STITCH: Surface reconstrucTion using Implicit neural representations with Topology Constraints and persistent Homology
Anushrut Jignasu, Ethan Herron, Zhanhong Jiang, Soumik Sarkar, Chinmay Hegde, Baskar Ganapathysubramanian, Aditya Balu, Adarsh Krishnamurthy
TL;DR
STITCH addresses topology-preserving surface reconstruction from sparse point clouds by integrating a differentiable topology loss based on persistent homology with an implicit neural representation of the surface. The method optimizes a unified loss $\\mathcal{L}(\\theta;\\mathbf{P})=\\mathcal{L}_{g}(\\theta;\\mathbf{P})+\\mathcal{L}_{c}(\\theta;\\mathbf{P})$, where $\\mathcal{L}_{g}$ promotes closeness of pulled query points to the surface and $\\mathcal{L}_{c}=\\lambda_1\\mathcal{L}_{\\mathcal{S}}+\\lambda_2\\mathcal{L}_{\\mathcal{N}}$ enforces topology via the persistence diagram. A differentiable pathway built on cubical complexes and cofaces enables end-to-end gradient flow and SGD convergence to a solution with a single connected component, with theoretical guarantees and a connectivity theorem based on alpha-beta connectivity.
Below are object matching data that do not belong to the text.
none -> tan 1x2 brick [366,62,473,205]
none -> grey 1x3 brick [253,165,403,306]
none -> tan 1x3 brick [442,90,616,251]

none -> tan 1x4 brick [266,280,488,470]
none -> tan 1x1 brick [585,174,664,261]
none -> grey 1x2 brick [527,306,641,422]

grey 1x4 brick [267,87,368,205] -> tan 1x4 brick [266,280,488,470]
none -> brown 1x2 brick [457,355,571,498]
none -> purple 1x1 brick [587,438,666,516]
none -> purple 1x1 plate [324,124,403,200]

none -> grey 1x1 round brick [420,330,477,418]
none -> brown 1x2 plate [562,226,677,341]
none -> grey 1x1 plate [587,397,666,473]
Empirically, STITCH achieves competitive geometric accuracy while substantially reducing significant-feature loss across diverse datasets, demonstrating robust topology preservation for thin and sparse geometries and enabling watertight, simulation-ready meshes.
Abstract
We present STITCH, a novel approach for neural implicit surface reconstruction of a sparse and irregularly spaced point cloud while enforcing topological constraints (such as having a single connected component). We develop a new differentiable framework based on persistent homology to formulate topological loss terms that enforce the prior of a single 2-manifold object. Our method demonstrates excellent performance in preserving the topology of complex 3D geometries, evident through both visual and empirical comparisons. We supplement this with a theoretical analysis, and provably show that optimizing the loss with stochastic (sub)gradient descent leads to convergence and enables reconstructing shapes with a single connected component. Our approach showcases the integration of differentiable topological data analysis tools for implicit surface reconstruction.